While consumers are looking to treat and enjoy themselves, the pandemic also sped up the health and wellness trend, as more guests make a conscious effort to look after their minds and bodies. This has led to low-calorie cola taking the largest share of cola sales for the first time in October 2021.

The importance of healthy or healthier options will continue to grow for customers, as 58% say they would like to see more healthy soft drink options in venues. A further three-quarters of consumers say it is important to have healthier options on menus when eating and drinking out, rising to 84% of 18-34-year-olds. This will only become more prominent with mandatory calorie labelling on menus, now in many outlets, as well as upcoming HFFS labelling.

However, eating and drinking out is the top spending priority for consumers in the coming year which, as well as being encouraging for outlets, highlights how important the licensed sector is to consumers.

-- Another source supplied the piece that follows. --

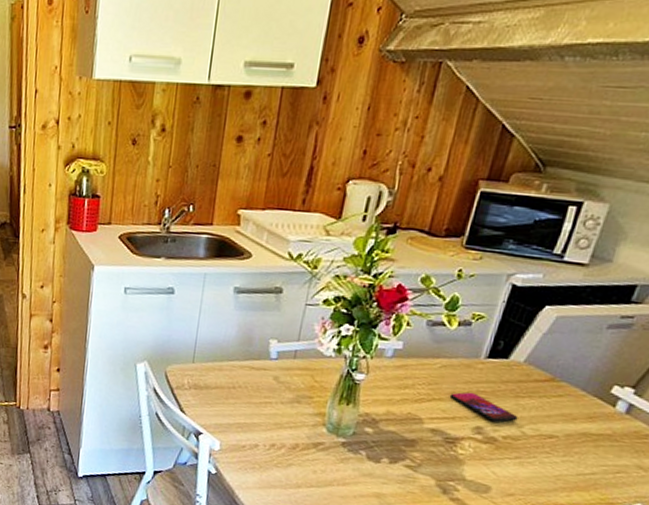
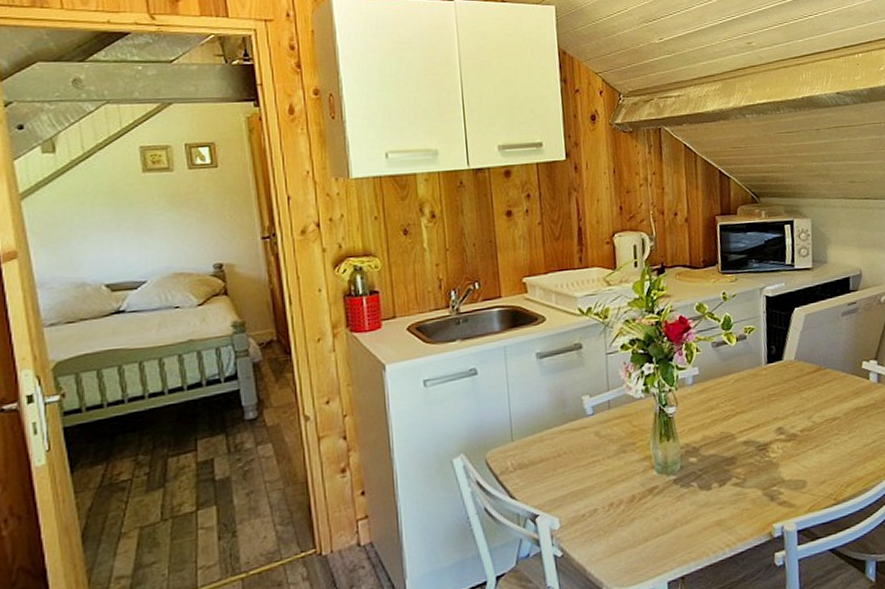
smartphone: present [449,392,518,423] -> none [748,397,806,420]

Regular pub and bar visitors were the quickest to return to venues when restrictions lifted, with 34% visiting weekly and 31% going monthly.

“A strong cohort of regular customers were ready to support the sector with plans to increase their time spent in venues in 2022,” continued Watts “However, just two in five pub and bar occasions are drink only, which means operators must work harder to increase wet revenue through the likes of premium options, as well as diversify their offering in order to bolster add-on sales.”